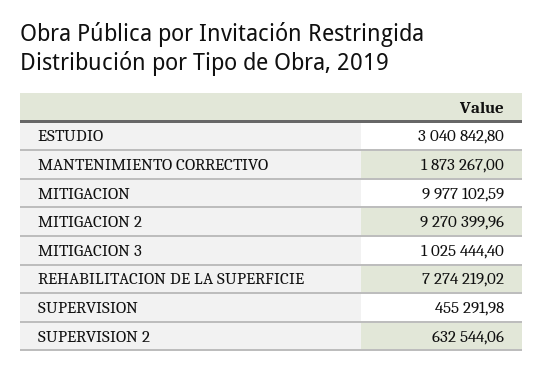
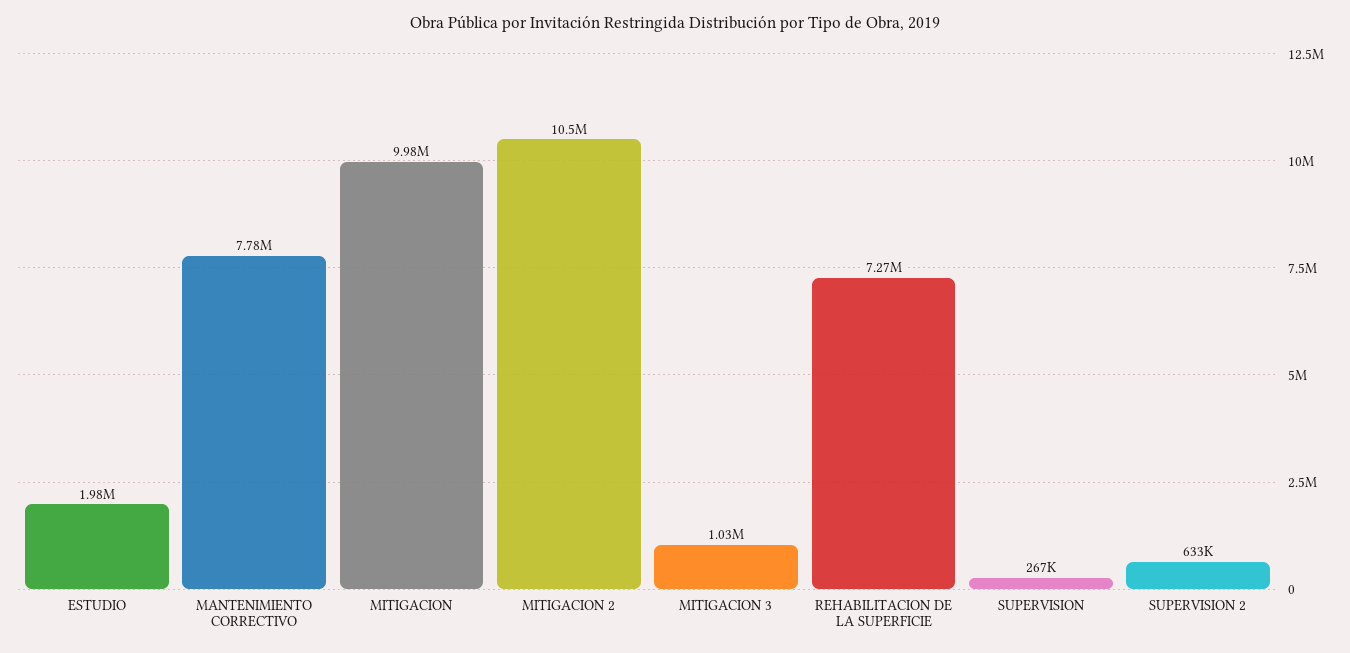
  {
-   "ESTUDIO": 3040842.8,
+   "ESTUDIO": 1980000,
-   "MANTENIMIENTO CORRECTIVO": 1873267,
+   "MANTENIMIENTO CORRECTIVO": 7780000,
    "MITIGACION": 9977102.59,
-   "MITIGACION 2": 9270399.96,
+   "MITIGACION 2": 10500000,
    "MITIGACION 3": 1025444.4,
    "REHABILITACION DE LA SUPERFICIE": 7274219.02,
-   "SUPERVISION": 455291.98,
+   "SUPERVISION": 267000,
    "SUPERVISION 2": 632544.06
  }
★ ★ ★ ★ ★
What you will do:
Write the listing above out again exactly, dropping each image.

Task solution:
  {
-   "ESTUDIO": 3040842.8,
+   "ESTUDIO": 1980000,
-   "MANTENIMIENTO CORRECTIVO": 1873267,
+   "MANTENIMIENTO CORRECTIVO": 7780000,
    "MITIGACION": 9977102.59,
-   "MITIGACION 2": 9270399.96,
+   "MITIGACION 2": 10500000,
    "MITIGACION 3": 1025444.4,
    "REHABILITACION DE LA SUPERFICIE": 7274219.02,
-   "SUPERVISION": 455291.98,
+   "SUPERVISION": 267000,
    "SUPERVISION 2": 632544.06
  }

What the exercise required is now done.